I would advise to also check the list of abbreviations at the end of the manuscript.
14) Page 9, line 319:
“… are not actually dichotomous …”
à I assume this refers to the comment above about the consequence of aggregation (no longer integers, but rational number values) right? -- if it is as I assume then I would not choose the term dichotomies here but just (non-)integer scoring or something similar.
15) Page 10, line 368 (beginning of section on data simulation):
As a reader, I wonder why some effort was put into presenting different aspects of the Mokken analysis not only for dichotomies, but also for polytomous response scales in the preceding theoretical explanations (instead of possibly being limited to the dichotomous case), when the subsequent data simulation for the empirical part of the paper is limited to the dichotomous case only.
16) Page13, line 459:
“Using function ICC we estimated the …”
perhaps it would be helpful for the readers to know from which R-package the function comes from – specifically is it “psych::ICC” or “mokken::ICC”

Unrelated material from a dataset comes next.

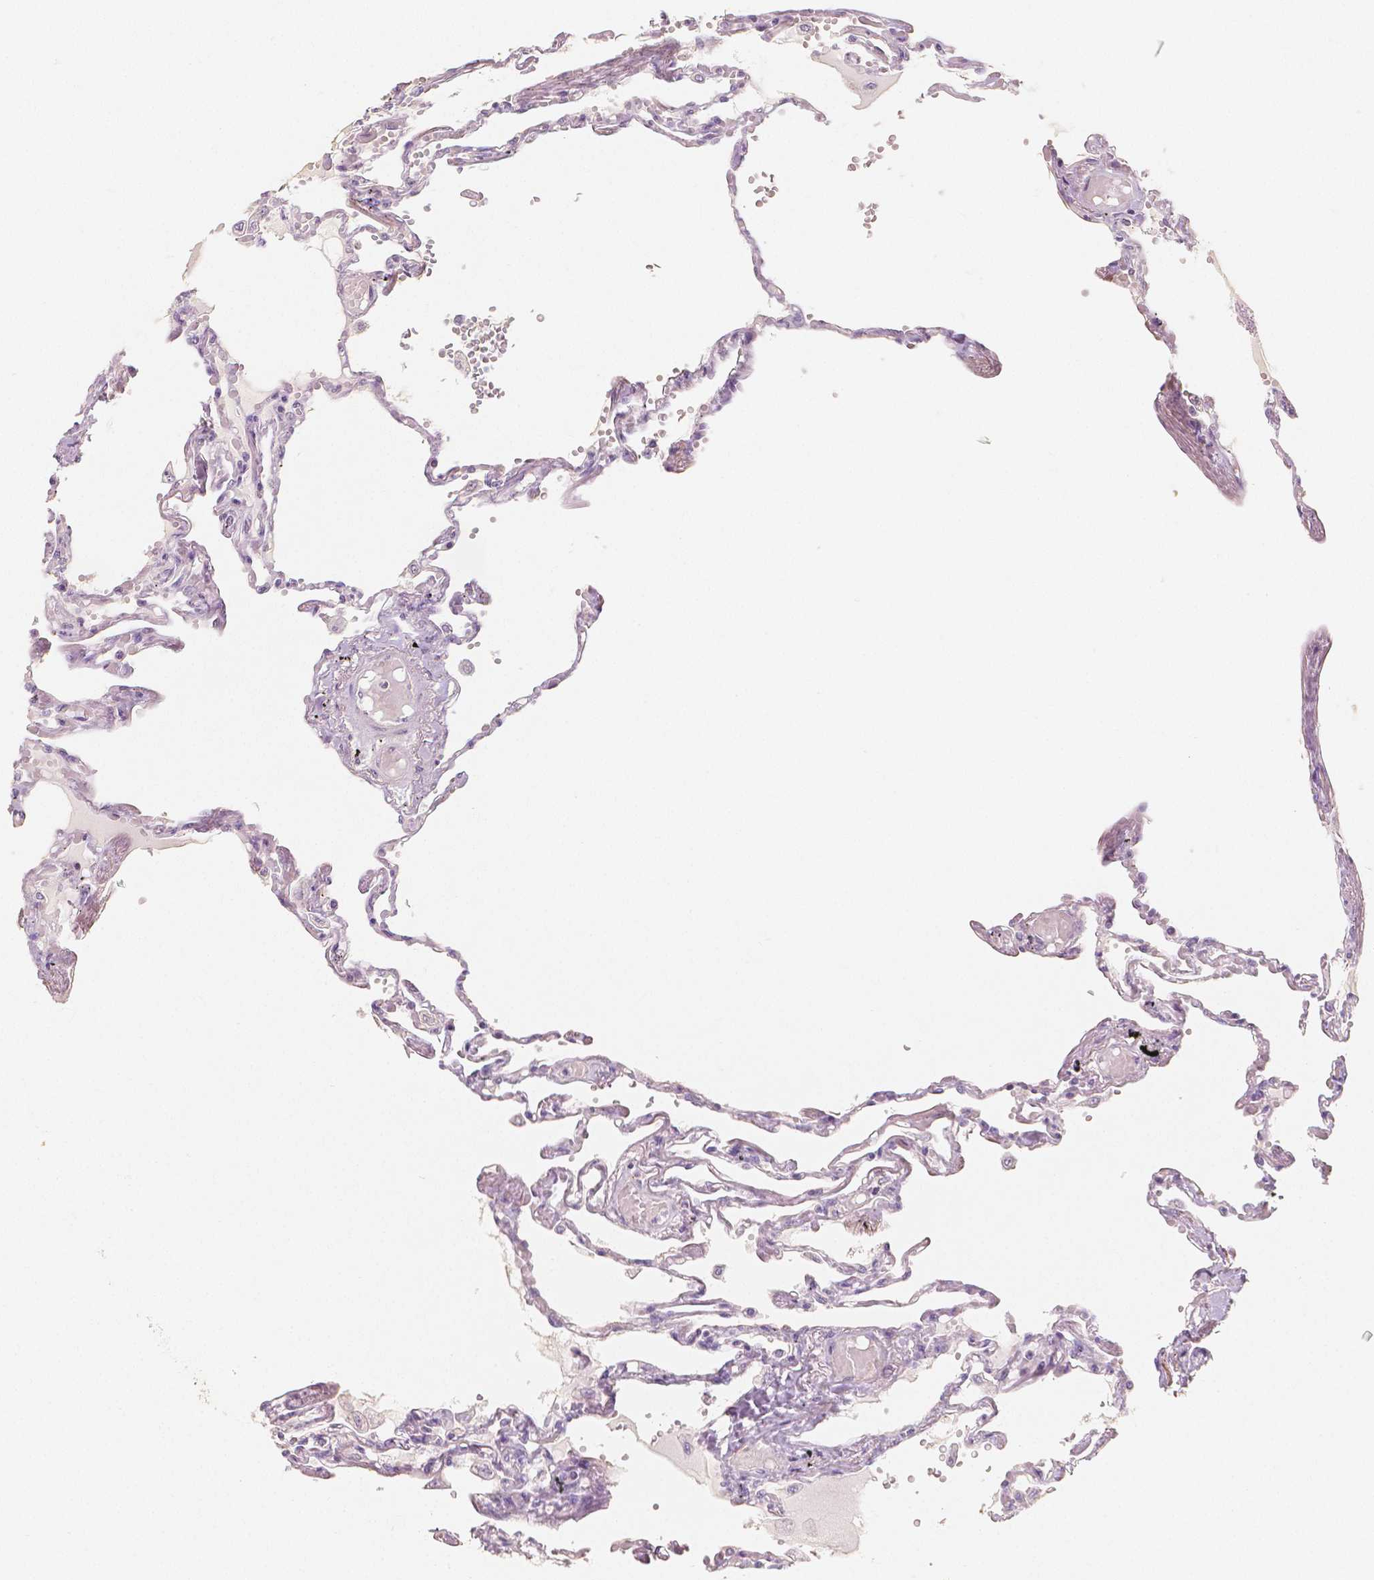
{"staining": {"intensity": "negative", "quantity": "none", "location": "none"}, "tissue": "lung", "cell_type": "Alveolar cells", "image_type": "normal", "snomed": [{"axis": "morphology", "description": "Normal tissue, NOS"}, {"axis": "morphology", "description": "Adenocarcinoma, NOS"}, {"axis": "topography", "description": "Cartilage tissue"}, {"axis": "topography", "description": "Lung"}], "caption": "IHC micrograph of unremarkable lung: lung stained with DAB shows no significant protein staining in alveolar cells.", "gene": "THY1", "patient": {"sex": "female", "age": 67}}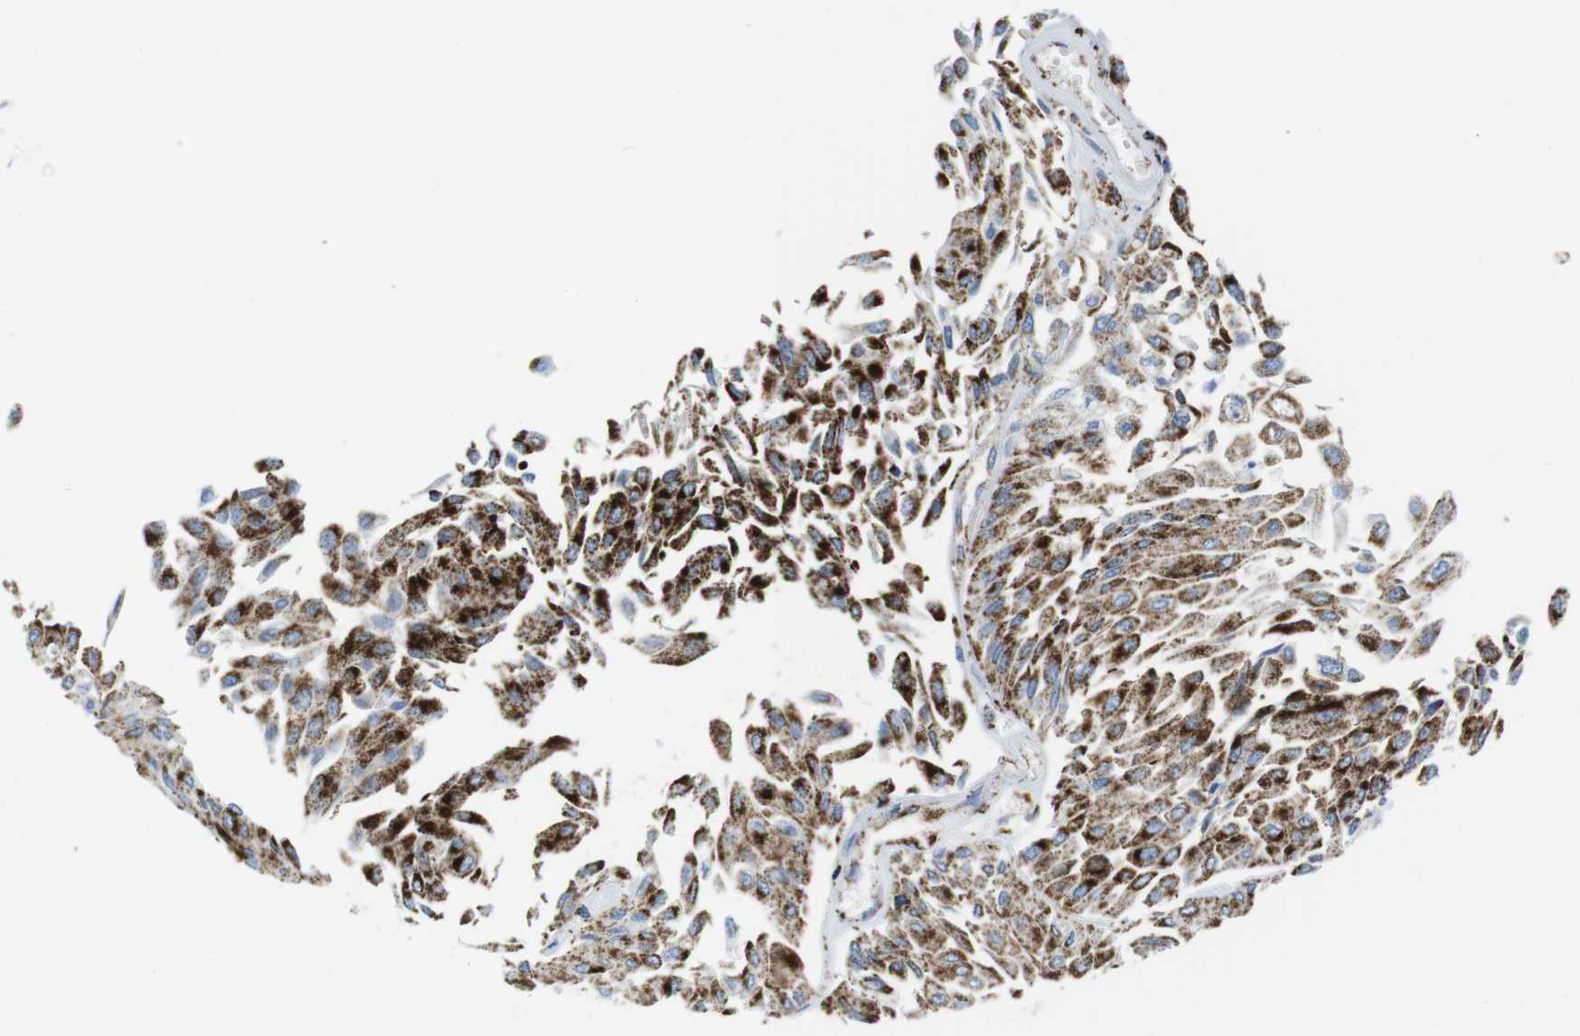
{"staining": {"intensity": "strong", "quantity": ">75%", "location": "cytoplasmic/membranous"}, "tissue": "urothelial cancer", "cell_type": "Tumor cells", "image_type": "cancer", "snomed": [{"axis": "morphology", "description": "Urothelial carcinoma, Low grade"}, {"axis": "topography", "description": "Urinary bladder"}], "caption": "Immunohistochemical staining of human low-grade urothelial carcinoma exhibits high levels of strong cytoplasmic/membranous protein expression in about >75% of tumor cells.", "gene": "ATP5PO", "patient": {"sex": "male", "age": 67}}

17) Page 13, line 461-462:
“Syntax files are available to download from the Open Science Framework via https://osf.io/jq69u”
→ Unfortunately, this link did not work for me
These were a few examples of urgent specific issues in the manuscript.
I would advise checking the entire manuscript again from the perspective of potential readers, who are interested in following the given theoretical and practical aspects in the manuscript.
Overall I would recommend a revision before publication.
Best regards,
Reviewer
Author Response
"Please, see the attachment"
Author Response File: Author Response.pdf
Reviewer 3 Report
Comments and Suggestions for AuthorsThis manuscript presents an in-depth investigation of Single-Level and Two-Level Nonparametric Item Response Theory (NIRT) models. The research is ambitious, comprehensive, and addresses an area of psychometric analysis that could use further investigation. However, there are aspects of the manuscript that would benefit from further refinement and clarification. Therefore, I recommend a substantial revision before this paper can be considered for publication.
Here are my suggestions for each section:
# Introduction
+ Please provide more context on the research gap in current literature regarding two-level MSA. Clarify what is lacking in existing research.
+ Could you expand on your methodological approach, particularly how you intend to adapt traditional MSA model-fit procedures to two-level MSA?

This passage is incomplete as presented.